To find the sensation, swallow and notice your larynx rise. Then yawn and feel it drop. Now try to hold that lower position without yawning. It takes practice. You can also gently press two fingers against the front of your throat (your Adam’s apple area) to feel the larynx position while experimenting with different vowel sounds. Vowels like “oh” and “oo” naturally bring the larynx lower, while “ee” tends to raise it. Practicing your speech with slightly rounder, more open vowels can help maintain that lower position.
The key is “slightly lower,” not “as low as possible.” Forcing the larynx down too far creates a muffled, artificial quality that sounds like you’re doing an impression of a movie trailer narrator. A subtle lowering, combined with good breath support, produces a natural deepening that other people register as confidence rather than performance.
Avoid Vocal Fry
When people try to speak at the very bottom of their range, they often slip into vocal fry: a creaky, rattling sound produced when the vocal cords vibrate irregularly at very low frequencies. This is a different vocal register from normal speech. While it sounds low, it doesn’t sound deep in the way most people want. Fry is gravelly and weak rather than smooth and resonant. Trained bass singers can reach extremely low notes without frying because they maintain full, clean vibration of the vocal cords.
If your voice crackles or pops when you try to go lower, you’ve dropped below your functional range. Back off to a pitch where the sound is clean and steady, and focus on resonance instead. The richness of your voice at a comfortable pitch will always sound better than a strained creak at the bottom of your range.
Posture and Speaking Pace
Posture has a direct effect on voice depth because it determines how freely your diaphragm and throat can operate. Slouching compresses your abdomen and limits your breath capacity. Standing or sitting upright with your shoulders back and your chin level (not tilted up or tucked down) gives your voice the most room to resonate.
Speaking pace matters too. When you rush, your pitch tends to rise because your breathing becomes shallow and your throat tightens. Slowing down gives you time to breathe from your diaphragm between phrases, which keeps your voice grounded in its lower register. Pausing between thoughts, rather than filling every gap with sound, also projects a sense of calm authority that reinforces the perception of a deeper voice.
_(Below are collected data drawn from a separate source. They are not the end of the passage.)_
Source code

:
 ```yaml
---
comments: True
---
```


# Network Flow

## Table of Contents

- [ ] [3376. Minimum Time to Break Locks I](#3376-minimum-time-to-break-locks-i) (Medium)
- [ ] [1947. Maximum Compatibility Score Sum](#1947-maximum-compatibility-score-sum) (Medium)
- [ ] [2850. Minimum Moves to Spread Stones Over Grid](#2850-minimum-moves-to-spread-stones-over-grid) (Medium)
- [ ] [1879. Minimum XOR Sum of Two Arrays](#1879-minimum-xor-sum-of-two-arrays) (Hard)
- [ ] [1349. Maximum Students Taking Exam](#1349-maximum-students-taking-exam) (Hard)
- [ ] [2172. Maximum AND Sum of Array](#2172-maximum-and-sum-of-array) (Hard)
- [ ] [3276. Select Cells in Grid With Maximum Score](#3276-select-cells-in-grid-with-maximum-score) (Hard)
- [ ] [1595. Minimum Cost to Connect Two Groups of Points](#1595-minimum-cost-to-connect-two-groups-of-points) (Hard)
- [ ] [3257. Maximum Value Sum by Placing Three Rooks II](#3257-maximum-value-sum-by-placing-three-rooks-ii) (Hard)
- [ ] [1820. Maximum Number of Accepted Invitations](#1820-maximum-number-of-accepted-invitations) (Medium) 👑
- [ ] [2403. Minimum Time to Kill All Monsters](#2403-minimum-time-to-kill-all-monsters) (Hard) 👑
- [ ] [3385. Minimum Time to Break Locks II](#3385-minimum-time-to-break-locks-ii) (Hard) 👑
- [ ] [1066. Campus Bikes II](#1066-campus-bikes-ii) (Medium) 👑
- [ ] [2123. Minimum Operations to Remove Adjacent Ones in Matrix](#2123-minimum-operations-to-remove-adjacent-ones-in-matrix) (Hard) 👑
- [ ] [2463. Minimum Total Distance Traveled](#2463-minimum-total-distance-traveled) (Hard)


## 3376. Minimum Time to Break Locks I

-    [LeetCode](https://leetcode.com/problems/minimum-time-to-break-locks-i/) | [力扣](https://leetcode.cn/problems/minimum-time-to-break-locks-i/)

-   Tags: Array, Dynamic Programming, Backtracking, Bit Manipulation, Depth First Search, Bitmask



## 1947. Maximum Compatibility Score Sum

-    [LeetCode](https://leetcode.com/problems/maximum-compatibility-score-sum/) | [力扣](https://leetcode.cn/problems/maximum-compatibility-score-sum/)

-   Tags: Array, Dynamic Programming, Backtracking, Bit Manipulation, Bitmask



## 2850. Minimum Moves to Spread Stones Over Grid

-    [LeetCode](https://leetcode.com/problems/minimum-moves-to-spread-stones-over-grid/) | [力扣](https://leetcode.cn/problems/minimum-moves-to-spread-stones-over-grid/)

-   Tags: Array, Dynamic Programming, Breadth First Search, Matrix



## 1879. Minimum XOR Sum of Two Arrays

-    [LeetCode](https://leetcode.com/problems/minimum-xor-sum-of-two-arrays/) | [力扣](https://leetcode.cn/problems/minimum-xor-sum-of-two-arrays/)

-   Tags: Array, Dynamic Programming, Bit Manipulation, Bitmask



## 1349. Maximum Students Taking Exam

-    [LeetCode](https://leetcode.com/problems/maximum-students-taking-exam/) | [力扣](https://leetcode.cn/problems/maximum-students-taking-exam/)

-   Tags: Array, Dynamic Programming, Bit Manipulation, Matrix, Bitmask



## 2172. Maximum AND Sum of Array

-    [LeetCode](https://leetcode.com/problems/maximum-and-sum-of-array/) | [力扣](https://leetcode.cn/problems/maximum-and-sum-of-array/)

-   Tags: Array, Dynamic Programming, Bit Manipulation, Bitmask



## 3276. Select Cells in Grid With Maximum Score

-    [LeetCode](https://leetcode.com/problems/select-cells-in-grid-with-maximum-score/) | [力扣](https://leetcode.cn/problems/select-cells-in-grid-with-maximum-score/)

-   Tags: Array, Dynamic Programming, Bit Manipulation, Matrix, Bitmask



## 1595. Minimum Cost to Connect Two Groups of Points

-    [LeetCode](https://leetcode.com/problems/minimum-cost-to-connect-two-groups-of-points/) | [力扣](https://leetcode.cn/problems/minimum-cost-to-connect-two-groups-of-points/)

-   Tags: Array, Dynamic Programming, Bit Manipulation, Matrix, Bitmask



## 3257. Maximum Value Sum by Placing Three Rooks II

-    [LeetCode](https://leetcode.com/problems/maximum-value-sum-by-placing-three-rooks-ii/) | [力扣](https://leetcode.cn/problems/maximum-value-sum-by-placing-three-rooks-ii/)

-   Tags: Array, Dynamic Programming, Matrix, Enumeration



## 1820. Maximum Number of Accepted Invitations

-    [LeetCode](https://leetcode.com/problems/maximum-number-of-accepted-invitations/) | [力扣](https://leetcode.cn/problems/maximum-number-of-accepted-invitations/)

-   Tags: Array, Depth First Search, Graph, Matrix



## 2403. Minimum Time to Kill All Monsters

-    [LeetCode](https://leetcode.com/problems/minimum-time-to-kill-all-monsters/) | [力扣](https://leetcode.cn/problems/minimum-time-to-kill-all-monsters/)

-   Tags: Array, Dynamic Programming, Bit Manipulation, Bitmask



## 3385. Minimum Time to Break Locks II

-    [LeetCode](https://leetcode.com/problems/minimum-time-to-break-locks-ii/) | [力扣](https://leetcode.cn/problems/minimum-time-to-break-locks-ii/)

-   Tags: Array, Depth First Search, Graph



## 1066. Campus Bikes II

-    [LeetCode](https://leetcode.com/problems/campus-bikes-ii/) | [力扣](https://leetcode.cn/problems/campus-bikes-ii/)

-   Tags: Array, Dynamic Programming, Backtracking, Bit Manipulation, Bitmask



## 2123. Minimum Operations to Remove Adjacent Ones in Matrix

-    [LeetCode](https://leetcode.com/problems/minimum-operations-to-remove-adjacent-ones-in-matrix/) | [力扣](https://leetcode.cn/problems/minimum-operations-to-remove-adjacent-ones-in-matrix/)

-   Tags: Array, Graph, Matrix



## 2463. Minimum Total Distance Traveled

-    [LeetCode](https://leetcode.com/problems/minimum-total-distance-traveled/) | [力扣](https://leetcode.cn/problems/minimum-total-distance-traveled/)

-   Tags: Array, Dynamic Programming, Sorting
What a Daily Practice Looks Like
You don’t need hours of vocal training. A focused 10 to 15 minutes each day produces noticeable changes within a few weeks. A practical routine might look like this:
- Diaphragmatic breathing (2 minutes): Inhale for 3 seconds, exhale for 4 to 6 seconds. Focus on belly expansion and keeping your shoulders still.
- Yawn-sigh (2 minutes): Five to ten repetitions, letting your voice glide from mid-range down to a comfortable low note on each exhale.
- Chest resonance humming (3 minutes): Hum five-note scales in your lower range, keeping one hand on your chest to feel the vibration.
- Reading aloud (5 minutes): Read a paragraph from a book or article at a slow pace, focusing on keeping your breath low, your throat relaxed, and your resonance in your chest.
Record yourself at the start and again after two weeks. The change is often more obvious on a recording than it feels in the moment.
Signs You’re Pushing Too Hard
There’s an important line between training your voice and straining it. If you experience hoarseness lasting more than two weeks, pain or a lump-like sensation in your throat when speaking, a voice that sounds breathy or quivery, or sudden changes in pitch that you can’t control, you’re likely overdoing it. These are symptoms of vocal cord strain and a signal to rest your voice and ease up on the exercises.
The deep voice you can sustain is always the one produced with the least effort. If it hurts or feels forced, it’s not the right approach. The techniques above work precisely because they reduce tension rather than add it. A deeper voice should feel easier to produce than your current one, not harder.